用于加速深层神经网络的硬件和软件优化：对当前趋势，挑战和未来的道路的调查

论文标题

用于加速深层神经网络的硬件和软件优化：对当前趋势，挑战和未来的道路的调查

Hardware and Software Optimizations for Accelerating Deep Neural Networks: Survey of Current Trends, Challenges, and the Road Ahead

论文作者

Capra, Maurizio, Bussolino, Beatrice, Marchisio, Alberto, Masera, Guido, Martina, Maurizio, Shafique, Muhammad

论文摘要

目前，机器学习（ML）在日常生活中变得无处不在。深度学习（DL）已经存在于许多应用程序中，从计算机愿景到医学的愿景到现代汽车的自动驾驶以及安全，医疗保健和金融领域的其他领域。但是，为了实现令人印象深刻的性能，这些算法在培训和推理时间内采用了非常深的网络，需要具有重要的计算能力。 DL模型的单一推断可能需要数十亿多个乘积和累积的操作，从而使DL极度耗能和耗能。
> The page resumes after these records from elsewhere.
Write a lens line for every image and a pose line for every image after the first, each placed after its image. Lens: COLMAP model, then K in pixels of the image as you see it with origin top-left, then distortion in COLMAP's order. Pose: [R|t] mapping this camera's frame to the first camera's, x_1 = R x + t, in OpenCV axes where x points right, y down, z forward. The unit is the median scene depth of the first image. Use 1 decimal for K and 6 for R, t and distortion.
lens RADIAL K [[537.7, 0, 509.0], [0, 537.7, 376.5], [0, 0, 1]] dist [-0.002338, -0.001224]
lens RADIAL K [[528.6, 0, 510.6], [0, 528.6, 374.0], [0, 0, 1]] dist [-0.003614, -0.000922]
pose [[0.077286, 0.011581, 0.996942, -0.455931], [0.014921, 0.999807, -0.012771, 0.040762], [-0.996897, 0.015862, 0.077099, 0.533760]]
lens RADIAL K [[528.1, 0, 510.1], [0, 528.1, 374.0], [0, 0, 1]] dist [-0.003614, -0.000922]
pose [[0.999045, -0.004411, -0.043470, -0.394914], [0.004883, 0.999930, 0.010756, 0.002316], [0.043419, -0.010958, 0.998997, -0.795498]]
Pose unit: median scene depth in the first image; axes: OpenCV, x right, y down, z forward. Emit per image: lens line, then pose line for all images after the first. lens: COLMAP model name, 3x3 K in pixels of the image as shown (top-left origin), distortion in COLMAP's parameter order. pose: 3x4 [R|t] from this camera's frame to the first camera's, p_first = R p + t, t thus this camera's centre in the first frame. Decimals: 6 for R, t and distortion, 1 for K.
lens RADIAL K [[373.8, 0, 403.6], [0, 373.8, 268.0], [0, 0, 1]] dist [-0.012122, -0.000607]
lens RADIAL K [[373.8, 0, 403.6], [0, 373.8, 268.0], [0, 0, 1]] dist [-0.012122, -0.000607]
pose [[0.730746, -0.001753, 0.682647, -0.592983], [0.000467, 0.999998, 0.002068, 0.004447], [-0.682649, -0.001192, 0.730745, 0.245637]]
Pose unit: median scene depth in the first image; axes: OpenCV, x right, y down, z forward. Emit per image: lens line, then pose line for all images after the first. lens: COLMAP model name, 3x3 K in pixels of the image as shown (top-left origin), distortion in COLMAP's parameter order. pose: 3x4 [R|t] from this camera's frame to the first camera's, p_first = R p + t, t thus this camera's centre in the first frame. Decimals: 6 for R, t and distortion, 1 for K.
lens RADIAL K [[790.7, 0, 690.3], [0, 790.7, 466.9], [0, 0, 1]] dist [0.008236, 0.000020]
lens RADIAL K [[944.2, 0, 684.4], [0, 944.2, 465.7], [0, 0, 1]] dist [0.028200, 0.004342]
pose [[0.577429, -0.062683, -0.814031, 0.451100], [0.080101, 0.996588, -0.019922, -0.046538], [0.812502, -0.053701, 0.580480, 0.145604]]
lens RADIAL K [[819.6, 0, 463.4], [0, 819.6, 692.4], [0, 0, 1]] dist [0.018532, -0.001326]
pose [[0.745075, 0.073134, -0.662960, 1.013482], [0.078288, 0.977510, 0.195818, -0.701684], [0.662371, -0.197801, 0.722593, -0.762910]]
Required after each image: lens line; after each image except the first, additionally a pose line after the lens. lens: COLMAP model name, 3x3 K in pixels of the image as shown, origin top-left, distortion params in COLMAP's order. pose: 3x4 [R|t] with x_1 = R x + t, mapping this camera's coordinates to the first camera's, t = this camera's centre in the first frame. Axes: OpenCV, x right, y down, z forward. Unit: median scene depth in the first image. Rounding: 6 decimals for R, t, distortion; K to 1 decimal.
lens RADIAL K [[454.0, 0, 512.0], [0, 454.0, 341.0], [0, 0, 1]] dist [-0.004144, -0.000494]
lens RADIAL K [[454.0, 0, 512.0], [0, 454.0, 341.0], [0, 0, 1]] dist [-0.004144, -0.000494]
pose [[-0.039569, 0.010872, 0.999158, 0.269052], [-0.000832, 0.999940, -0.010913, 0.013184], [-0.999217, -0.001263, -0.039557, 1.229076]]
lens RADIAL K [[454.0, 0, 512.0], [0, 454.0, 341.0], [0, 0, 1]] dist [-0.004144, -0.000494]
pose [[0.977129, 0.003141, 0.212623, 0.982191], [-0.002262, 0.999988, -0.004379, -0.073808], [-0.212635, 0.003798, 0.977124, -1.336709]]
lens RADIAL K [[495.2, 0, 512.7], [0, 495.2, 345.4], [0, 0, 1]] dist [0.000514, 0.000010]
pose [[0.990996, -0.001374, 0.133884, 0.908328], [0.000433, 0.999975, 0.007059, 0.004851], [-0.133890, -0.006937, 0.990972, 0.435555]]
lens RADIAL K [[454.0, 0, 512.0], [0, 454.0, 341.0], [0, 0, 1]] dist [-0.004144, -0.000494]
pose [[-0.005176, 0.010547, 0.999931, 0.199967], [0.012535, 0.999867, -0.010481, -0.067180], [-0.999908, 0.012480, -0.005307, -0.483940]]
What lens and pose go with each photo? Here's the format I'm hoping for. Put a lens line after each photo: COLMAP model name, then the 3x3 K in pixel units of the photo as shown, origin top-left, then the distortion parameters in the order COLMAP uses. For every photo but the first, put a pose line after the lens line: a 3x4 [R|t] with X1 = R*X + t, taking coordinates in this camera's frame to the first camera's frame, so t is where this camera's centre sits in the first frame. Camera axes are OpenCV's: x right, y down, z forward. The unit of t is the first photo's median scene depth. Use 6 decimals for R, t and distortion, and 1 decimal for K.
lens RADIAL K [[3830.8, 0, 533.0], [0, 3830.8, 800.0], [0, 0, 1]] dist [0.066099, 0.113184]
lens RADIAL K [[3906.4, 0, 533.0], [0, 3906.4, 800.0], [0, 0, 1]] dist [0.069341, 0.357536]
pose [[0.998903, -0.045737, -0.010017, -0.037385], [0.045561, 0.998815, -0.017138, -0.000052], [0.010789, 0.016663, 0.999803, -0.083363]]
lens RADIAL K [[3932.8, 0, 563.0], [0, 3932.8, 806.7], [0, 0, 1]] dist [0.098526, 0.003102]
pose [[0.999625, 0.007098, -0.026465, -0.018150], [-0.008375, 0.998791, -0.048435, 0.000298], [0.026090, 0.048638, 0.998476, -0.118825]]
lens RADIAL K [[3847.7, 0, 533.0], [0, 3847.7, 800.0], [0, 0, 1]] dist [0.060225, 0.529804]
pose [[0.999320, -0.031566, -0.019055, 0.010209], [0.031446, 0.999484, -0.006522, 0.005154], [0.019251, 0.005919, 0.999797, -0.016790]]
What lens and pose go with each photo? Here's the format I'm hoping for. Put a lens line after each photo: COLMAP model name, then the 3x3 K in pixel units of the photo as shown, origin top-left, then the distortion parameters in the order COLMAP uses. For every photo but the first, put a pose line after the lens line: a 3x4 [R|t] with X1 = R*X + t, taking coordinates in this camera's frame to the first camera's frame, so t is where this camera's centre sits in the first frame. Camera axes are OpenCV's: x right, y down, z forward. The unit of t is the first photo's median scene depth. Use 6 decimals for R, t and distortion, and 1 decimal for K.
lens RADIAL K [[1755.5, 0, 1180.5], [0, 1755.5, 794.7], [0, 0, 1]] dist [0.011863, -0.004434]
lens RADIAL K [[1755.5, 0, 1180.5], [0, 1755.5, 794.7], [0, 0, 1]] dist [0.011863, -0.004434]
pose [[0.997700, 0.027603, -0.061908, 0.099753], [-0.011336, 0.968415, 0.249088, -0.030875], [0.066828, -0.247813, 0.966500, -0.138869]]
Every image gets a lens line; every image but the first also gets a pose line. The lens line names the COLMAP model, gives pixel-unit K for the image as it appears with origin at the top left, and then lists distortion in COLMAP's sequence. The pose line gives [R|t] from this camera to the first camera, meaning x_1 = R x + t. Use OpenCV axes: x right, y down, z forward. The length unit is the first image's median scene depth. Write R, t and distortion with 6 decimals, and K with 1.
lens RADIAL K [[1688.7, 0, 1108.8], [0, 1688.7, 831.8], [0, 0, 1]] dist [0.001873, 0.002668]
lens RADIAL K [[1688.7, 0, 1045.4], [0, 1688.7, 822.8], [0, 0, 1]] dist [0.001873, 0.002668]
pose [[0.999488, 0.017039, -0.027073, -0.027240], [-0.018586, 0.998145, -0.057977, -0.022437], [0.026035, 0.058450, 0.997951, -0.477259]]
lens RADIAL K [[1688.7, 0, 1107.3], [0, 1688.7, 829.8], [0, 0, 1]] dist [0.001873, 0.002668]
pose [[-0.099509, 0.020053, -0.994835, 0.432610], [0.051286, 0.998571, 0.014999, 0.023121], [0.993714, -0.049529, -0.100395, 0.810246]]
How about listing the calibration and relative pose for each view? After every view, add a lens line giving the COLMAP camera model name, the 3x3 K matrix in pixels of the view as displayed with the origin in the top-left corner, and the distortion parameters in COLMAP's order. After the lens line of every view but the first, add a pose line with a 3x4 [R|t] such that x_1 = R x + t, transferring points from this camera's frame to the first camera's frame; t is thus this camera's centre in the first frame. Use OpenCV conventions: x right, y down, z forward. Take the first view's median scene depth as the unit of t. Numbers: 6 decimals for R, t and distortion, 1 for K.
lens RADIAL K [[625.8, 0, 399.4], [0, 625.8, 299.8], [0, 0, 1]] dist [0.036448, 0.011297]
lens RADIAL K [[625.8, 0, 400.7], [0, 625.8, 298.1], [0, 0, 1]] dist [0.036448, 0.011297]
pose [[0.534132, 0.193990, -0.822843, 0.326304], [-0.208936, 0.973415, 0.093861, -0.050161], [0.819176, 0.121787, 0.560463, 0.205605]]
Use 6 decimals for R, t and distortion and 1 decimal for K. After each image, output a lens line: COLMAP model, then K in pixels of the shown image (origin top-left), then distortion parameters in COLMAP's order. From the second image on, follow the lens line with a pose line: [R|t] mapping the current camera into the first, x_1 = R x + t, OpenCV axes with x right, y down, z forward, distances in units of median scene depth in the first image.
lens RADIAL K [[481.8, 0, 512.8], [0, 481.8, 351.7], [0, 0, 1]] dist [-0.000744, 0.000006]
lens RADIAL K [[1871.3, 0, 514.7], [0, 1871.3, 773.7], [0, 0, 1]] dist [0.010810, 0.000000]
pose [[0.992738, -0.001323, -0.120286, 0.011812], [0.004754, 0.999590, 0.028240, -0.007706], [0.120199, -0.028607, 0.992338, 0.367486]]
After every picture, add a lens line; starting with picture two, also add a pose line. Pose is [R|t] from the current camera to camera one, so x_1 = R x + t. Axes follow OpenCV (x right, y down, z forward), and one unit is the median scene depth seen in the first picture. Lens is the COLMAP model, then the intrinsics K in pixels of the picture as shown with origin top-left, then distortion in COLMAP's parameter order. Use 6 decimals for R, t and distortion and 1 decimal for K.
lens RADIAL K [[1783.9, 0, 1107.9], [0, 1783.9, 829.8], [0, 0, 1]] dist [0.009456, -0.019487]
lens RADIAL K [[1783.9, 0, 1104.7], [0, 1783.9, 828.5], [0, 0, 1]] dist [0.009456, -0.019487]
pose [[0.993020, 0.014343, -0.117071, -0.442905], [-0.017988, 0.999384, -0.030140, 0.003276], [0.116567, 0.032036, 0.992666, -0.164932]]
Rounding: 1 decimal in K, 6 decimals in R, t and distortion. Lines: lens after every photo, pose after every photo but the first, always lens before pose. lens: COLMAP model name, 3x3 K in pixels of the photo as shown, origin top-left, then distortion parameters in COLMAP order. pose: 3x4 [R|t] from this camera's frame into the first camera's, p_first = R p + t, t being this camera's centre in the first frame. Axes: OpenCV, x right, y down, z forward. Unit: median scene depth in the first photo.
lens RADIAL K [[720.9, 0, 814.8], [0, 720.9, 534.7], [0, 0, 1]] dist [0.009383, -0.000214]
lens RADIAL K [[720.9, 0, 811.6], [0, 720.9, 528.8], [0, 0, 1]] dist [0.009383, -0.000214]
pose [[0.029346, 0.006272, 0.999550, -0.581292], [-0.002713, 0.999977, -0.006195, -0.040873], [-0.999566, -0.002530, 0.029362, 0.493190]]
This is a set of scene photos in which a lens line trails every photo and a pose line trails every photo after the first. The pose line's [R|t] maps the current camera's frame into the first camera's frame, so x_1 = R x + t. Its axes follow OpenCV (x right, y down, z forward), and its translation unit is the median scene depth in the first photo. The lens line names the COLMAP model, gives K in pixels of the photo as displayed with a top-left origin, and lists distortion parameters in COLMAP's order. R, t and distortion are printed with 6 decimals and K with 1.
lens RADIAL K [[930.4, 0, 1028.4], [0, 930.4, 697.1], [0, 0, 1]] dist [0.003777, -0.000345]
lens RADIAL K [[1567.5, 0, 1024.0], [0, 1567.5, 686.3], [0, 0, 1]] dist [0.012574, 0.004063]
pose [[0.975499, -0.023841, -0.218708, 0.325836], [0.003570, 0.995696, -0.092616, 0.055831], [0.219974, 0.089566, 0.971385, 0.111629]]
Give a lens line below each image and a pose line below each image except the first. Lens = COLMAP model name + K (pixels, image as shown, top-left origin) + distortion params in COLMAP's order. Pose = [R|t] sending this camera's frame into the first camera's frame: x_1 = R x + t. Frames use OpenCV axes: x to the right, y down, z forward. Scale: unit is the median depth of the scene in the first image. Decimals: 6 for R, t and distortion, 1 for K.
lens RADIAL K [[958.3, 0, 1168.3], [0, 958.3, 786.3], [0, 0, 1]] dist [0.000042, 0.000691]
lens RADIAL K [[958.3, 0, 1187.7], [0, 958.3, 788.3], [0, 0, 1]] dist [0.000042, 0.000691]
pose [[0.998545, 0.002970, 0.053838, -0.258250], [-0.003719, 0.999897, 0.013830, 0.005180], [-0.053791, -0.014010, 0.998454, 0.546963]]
在需要有限的能量和低潜伏期执行几种复杂的算法的情况下，需要能够实现能够实施能效的DL执行的具有成本效益的硬件平台。本文首先介绍了两个受脑启发的模型（例如深神经网络（DNN））和尖峰神经网络（SNN）的关键特性，然后分析技术以生成高效且高性能的设计。这项工作总结并比较了四个领先平台的作品，用于执行CPU，GPU，FPGA和ASIC等算法，描述了最先进的解决方案的主要解决方案，这使最近两个解决方案具有更大的突出性，因为它们具有更大的设计灵活性，并具有高能量效率的潜在潜在的潜在的解决方案，尤其是针对推进过程的潜力。除了硬件解决方案外，本文还讨论了这些DNN和SNN模型在执行过程中可能存在的一些重要安全问题，并提供了有关基准测试的全面部分，并解释了如何评估为其设计的不同网络和硬件系统的质量。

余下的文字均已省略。